§ **DIRECTIONS**: Starting at the first of the lines below and stopping after the one that contains "dist [-0.000248, -0.000011]", convert them into a JSON list of strings, one string per line with blank lines skipped. Leave the pictures out.

§ **GIVEN DATA**:
Start of Block

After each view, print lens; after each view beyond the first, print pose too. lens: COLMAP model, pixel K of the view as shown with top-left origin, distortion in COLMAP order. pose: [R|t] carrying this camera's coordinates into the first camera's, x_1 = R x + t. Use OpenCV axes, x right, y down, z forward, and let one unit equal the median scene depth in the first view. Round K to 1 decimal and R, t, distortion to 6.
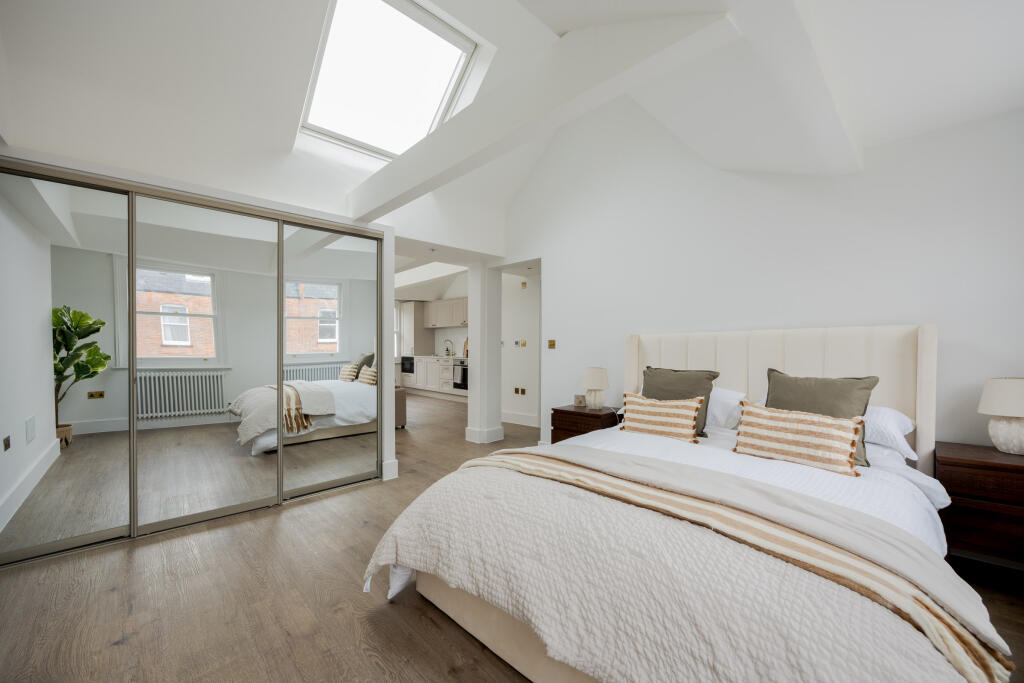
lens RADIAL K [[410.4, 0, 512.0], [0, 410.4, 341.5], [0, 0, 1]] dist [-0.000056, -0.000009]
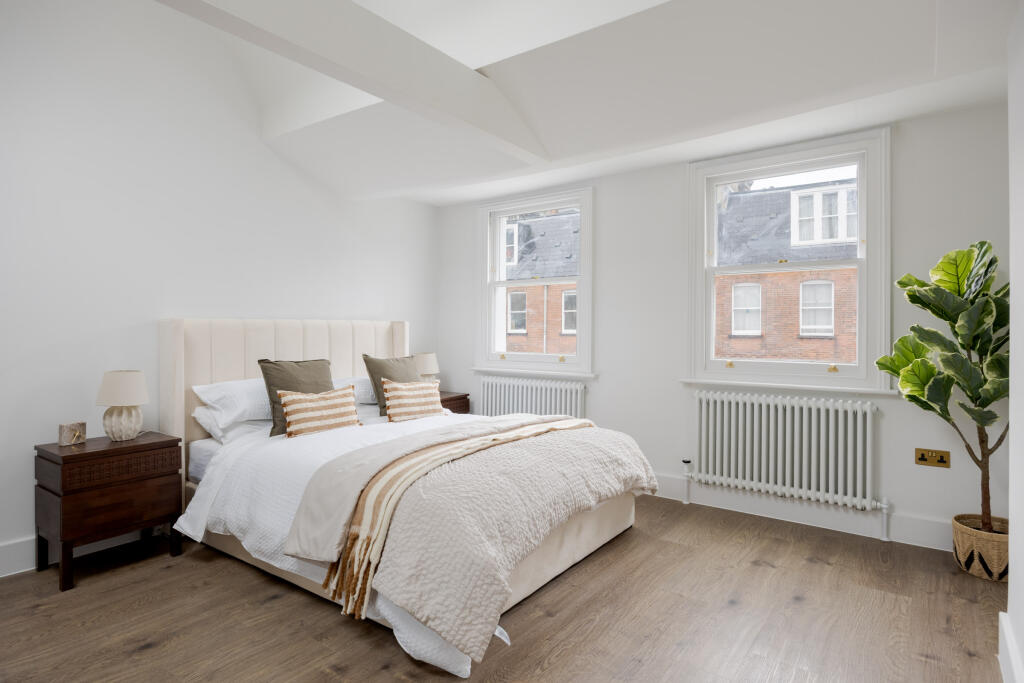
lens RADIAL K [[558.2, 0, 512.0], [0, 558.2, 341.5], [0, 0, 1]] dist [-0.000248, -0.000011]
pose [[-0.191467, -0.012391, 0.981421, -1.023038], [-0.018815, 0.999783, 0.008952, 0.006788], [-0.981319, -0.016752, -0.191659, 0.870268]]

End of Block

§ **EXERCISE SOLUTION**:
[
  "After each view, print lens; after each view beyond the first, print pose too. lens: COLMAP model, pixel K of the view as shown with top-left origin, distortion in COLMAP order. pose: [R|t] carrying this camera's coordinates into the first camera's, x_1 = R x + t. Use OpenCV axes, x right, y down, z forward, and let one unit equal the median scene depth in the first view. Round K to 1 decimal and R, t, distortion to 6.",
  "lens RADIAL K [[410.4, 0, 512.0], [0, 410.4, 341.5], [0, 0, 1]] dist [-0.000056, -0.000009]",
  "lens RADIAL K [[558.2, 0, 512.0], [0, 558.2, 341.5], [0, 0, 1]] dist [-0.000248, -0.000011]"
]